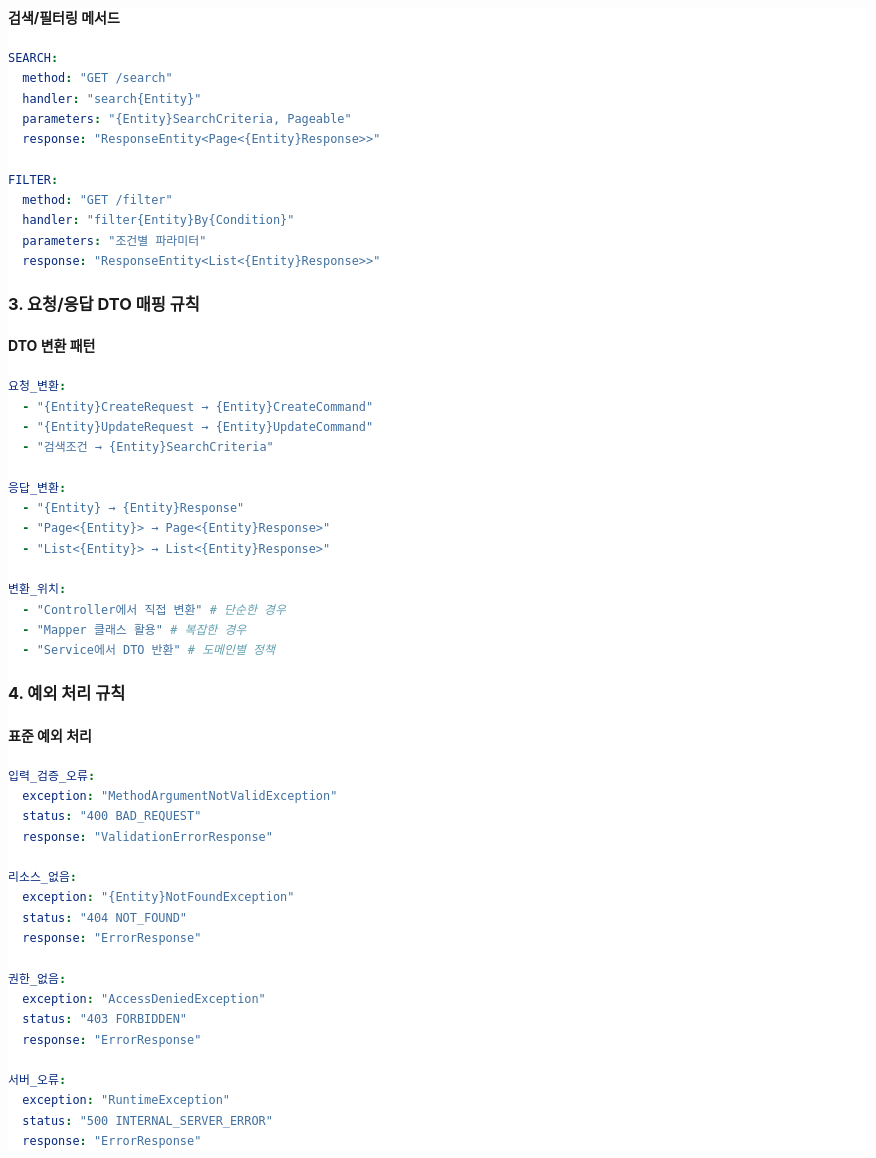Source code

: #### 검색/필터링 메서드
```yaml
SEARCH:
  method: "GET /search"
  handler: "search{Entity}"
  parameters: "{Entity}SearchCriteria, Pageable"
  response: "ResponseEntity<Page<{Entity}Response>>"

FILTER:
  method: "GET /filter"
  handler: "filter{Entity}By{Condition}"
  parameters: "조건별 파라미터"
  response: "ResponseEntity<List<{Entity}Response>>"
```

### **3. 요청/응답 DTO 매핑 규칙**

#### DTO 변환 패턴
```yaml
요청_변환:
  - "{Entity}CreateRequest → {Entity}CreateCommand"
  - "{Entity}UpdateRequest → {Entity}UpdateCommand"
  - "검색조건 → {Entity}SearchCriteria"

응답_변환:
  - "{Entity} → {Entity}Response"
  - "Page<{Entity}> → Page<{Entity}Response>"
  - "List<{Entity}> → List<{Entity}Response>"

변환_위치:
  - "Controller에서 직접 변환" # 단순한 경우
  - "Mapper 클래스 활용" # 복잡한 경우
  - "Service에서 DTO 반환" # 도메인별 정책
```

### **4. 예외 처리 규칙**

#### 표준 예외 처리
```yaml
입력_검증_오류:
  exception: "MethodArgumentNotValidException"
  status: "400 BAD_REQUEST"
  response: "ValidationErrorResponse"

리소스_없음:
  exception: "{Entity}NotFoundException"
  status: "404 NOT_FOUND"
  response: "ErrorResponse"

권한_없음:
  exception: "AccessDeniedException"
  status: "403 FORBIDDEN"
  response: "ErrorResponse"

서버_오류:
  exception: "RuntimeException"
  status: "500 INTERNAL_SERVER_ERROR"
  response: "ErrorResponse"
```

■ ■ ■ ■ ■ ■ ■

§ **ACTIVITY**
Pictures omitted, give the entries again exactly.

§ **RESPONSE BOX**
Source code

: #### 검색/필터링 메서드
```yaml
SEARCH:
  method: "GET /search"
  handler: "search{Entity}"
  parameters: "{Entity}SearchCriteria, Pageable"
  response: "ResponseEntity<Page<{Entity}Response>>"

FILTER:
  method: "GET /filter"
  handler: "filter{Entity}By{Condition}"
  parameters: "조건별 파라미터"
  response: "ResponseEntity<List<{Entity}Response>>"
```

### **3. 요청/응답 DTO 매핑 규칙**

#### DTO 변환 패턴
```yaml
요청_변환:
  - "{Entity}CreateRequest → {Entity}CreateCommand"
  - "{Entity}UpdateRequest → {Entity}UpdateCommand"
  - "검색조건 → {Entity}SearchCriteria"

응답_변환:
  - "{Entity} → {Entity}Response"
  - "Page<{Entity}> → Page<{Entity}Response>"
  - "List<{Entity}> → List<{Entity}Response>"

변환_위치:
  - "Controller에서 직접 변환" # 단순한 경우
  - "Mapper 클래스 활용" # 복잡한 경우
  - "Service에서 DTO 반환" # 도메인별 정책
```

### **4. 예외 처리 규칙**

#### 표준 예외 처리
```yaml
입력_검증_오류:
  exception: "MethodArgumentNotValidException"
  status: "400 BAD_REQUEST"
  response: "ValidationErrorResponse"

리소스_없음:
  exception: "{Entity}NotFoundException"
  status: "404 NOT_FOUND"
  response: "ErrorResponse"

권한_없음:
  exception: "AccessDeniedException"
  status: "403 FORBIDDEN"
  response: "ErrorResponse"

서버_오류:
  exception: "RuntimeException"
  status: "500 INTERNAL_SERVER_ERROR"
  response: "ErrorResponse"
```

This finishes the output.